Mr. Chertoff's charmed life

2/9/2006

POLITICAL and civic reputations have taken a great tumble since Hurricane Katrina ravaged the city of New Orleans and other parts of the Gulf Coast, but one official has escaped responsibility for the federal government's miserable response to a widely predicted and surely preventable event - Homeland Security Secretary Michael Chertoff.

Oh, for the days of Harry Truman, who kept a reminder on his Oval Office desk that "the buck stops here." Mr. Chertoff fired the luckless Michael D. Brown, former head of the Federal Emergency Management Agency, even though Mr. Brown reported to the secretary.

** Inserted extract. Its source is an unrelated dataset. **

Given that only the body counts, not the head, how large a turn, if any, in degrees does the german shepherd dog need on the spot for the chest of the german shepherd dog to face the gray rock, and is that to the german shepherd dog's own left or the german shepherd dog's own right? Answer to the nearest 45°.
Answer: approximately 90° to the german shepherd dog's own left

Granted, the hugger-mugger consolidation of agencies following the 9/11 attacks might be considered the root cause of Washington's unpreparedness, but that alone is not an adequate excuse for the federals' no-can-do response to human suffering after that disaster.

The General Accountability Office, an independent investigative agency, said in a preliminary report that Mr. Chertoff had failed to move quickly to mobilize resources despite advance warning that Katrina was likely to be a devastating storm.

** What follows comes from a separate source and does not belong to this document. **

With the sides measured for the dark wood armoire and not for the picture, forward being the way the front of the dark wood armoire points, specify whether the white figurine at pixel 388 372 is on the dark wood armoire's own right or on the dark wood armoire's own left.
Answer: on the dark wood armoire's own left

Yet there was Mr. Chertoff, beaming at President Bush as he and other Cabinet officers awaited the State of the Union message, which devoted almost no attention to hurricane reconstruction. Why does this high-ranking official have such a Teflon shield in the face of one of the worst federal disaster responses in U,S. history?

The GAO said Mr. Chertoff was slow to designate Katrina as a "catastrophic event," which might have lit a fire under federal agencies, and that he had failed to establish a clear chain of command. "Neither the DHS secretary nor any of his designees filled this leadership role, which serves to underscore the immaturity of and weaknesses" of federal disaster coordination, the agency report said.

Of course, there is plenty of blame to go around at the local and state levels as well, and Louisiana Gov. Kathleen Blanco and New Orleans Mayor C. Ray Nagin - both Democrats - may not escape electoral retribution for their roles either. Mayor Nagin seems to have answers to all the questions thrown at him in congressional hearings and other forums, but many of those answers sound like alibis.

The Senate hearings have had a partisan tinge, not least because the White House has been stonewalling and claiming executive privilege in response to requests for information by congressional investigators. Hurricanes are one kind of threat to homeland security that electronic eavesdropping cannot deter.

The public has already formed its opinions on Mr. Bush's Katrina performance and before too much longer may conclude that he has no clue about what to do in such cases, much less give leadership to recovery efforts. And that goes for Mr. Chertoff as well, if the GAO's report is any indication.